Arsenio Meira 16/10/2013
Scliar, finalmente
Datada do ano de 2005, quando veio à lume a primeira edição (por mim lida e adquirida num bom e velho sebo), eis um breve romance (apenas 168 páginas!) precioso, lírico, triste e, claro, belissimamente escrito pelo escritor gaúcho, sempre negligenciado por mim até a data de hoje.
Conforme os rigores da lenda, um sapateiro judeu chamado Ahasverus cruzou com Jesus Cristo, por quem foi condenado a vagar pelo mundo sem caminho certo e sem morte, até a Sua volta. "Na noite do ventre, o diamante", este mito do “judeu errante” é transportado para a própria pedra preciosa, que serve à narrativa como um poderoso símbolo de maldição, de vaidade, de medo, uma representação das agruras e venturas do povo judeu.
Guedali Nussembaum — brasileiramente batizado de Gregório — era uma criança na Rússia às voltas com a Revolução de 1917. Sua pobre família, em busca de melhores perspectivas, resolve partir em fuga para o Brasil, imaginário de novos começos. Mas os perigos da viagem logo impõem o problema de esconder a única riqueza da família, um anel com um diamante solitário há muito herdado. Os pais decidem que Gregório, filho mais velho, engolirá a pedra, enquanto Dudl, seu irmão, o anel. Gregório, entretanto, fica com diamante preso em uma pequena cavidade de seu intestino, e descobre que na verdade engoliu uma maldição.
Narrador habilíssimo, Scliar faz sua pedra passear de uma remota vila brasileira em 1662 até a Europa — onde encontra Gregório — e de volta, como em busca de si mesma. Numa viagem pelos mitos que ligam tesouros e pedras preciosas a maldições, o autor, repetidamente, submete o leitor à questão: o que se pode fazer com diamantes? E não se arrisca a dar muitas respostas prontas.

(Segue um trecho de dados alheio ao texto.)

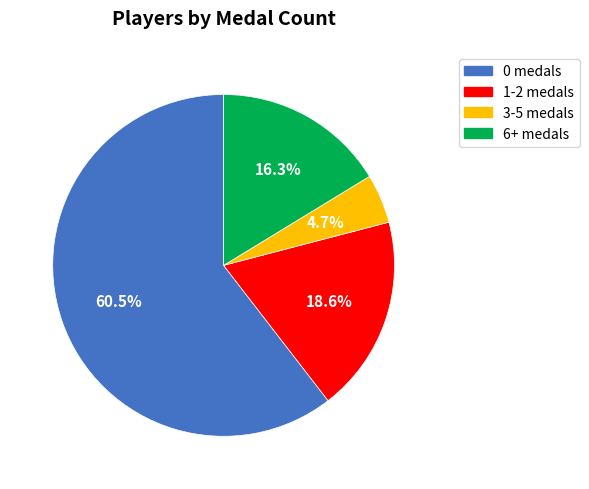

Is there a majority slice in this chart?

Yes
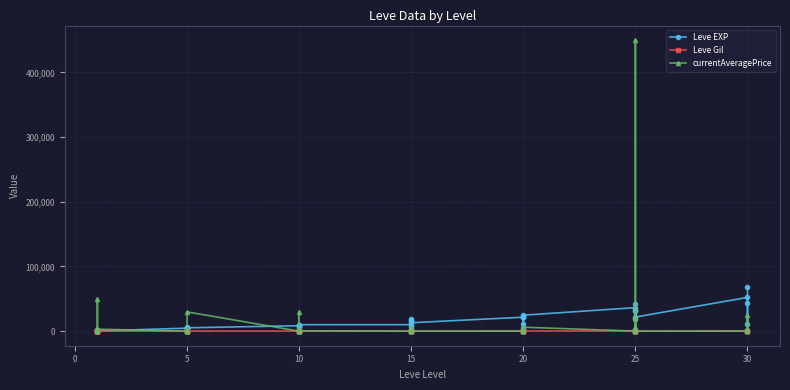

What are all the series names shown in the legend?

Leve EXP, Leve Gil, currentAveragePrice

O livro, de leitura prazerosa, é recheado de referências históricas e culturais, e consegue misturar filosofia, inquisição, medicina, Brasil, Holanda, rivalidade entre irmãos, e tudo isso sem que o leitor se sinta pressionado pela enorme volta que deu dentre tópicos ãao variados. Menções são feitas a figuras como Pe. Antônio Vieira e Andreas Vesalius, o chamado pai da anatomia. Sem falar que Scliar transforma o filósofo Spinoza, com suas heresias racionalistas, em personagem, e lhe empresta algumas das mais belas e profundas passagens da obra.
Um dos cinco livros da coleção Cinco Dedos de Prosa da Objetiva, "Na noite do ventre, o diamante" representa o anular, talvez o mais vaidoso dos dedos, aquele que se “veste”. É no anular, por exemplo, que se usa a aliança de casamento. Mas aqui a aliança é de sangue, é ancestral, e de forma muito significativa é engolida, ou seja, literalmente interiorizada, como se lançasse a pergunta: como é que nos livramos daquilo que é mais profundo em nós?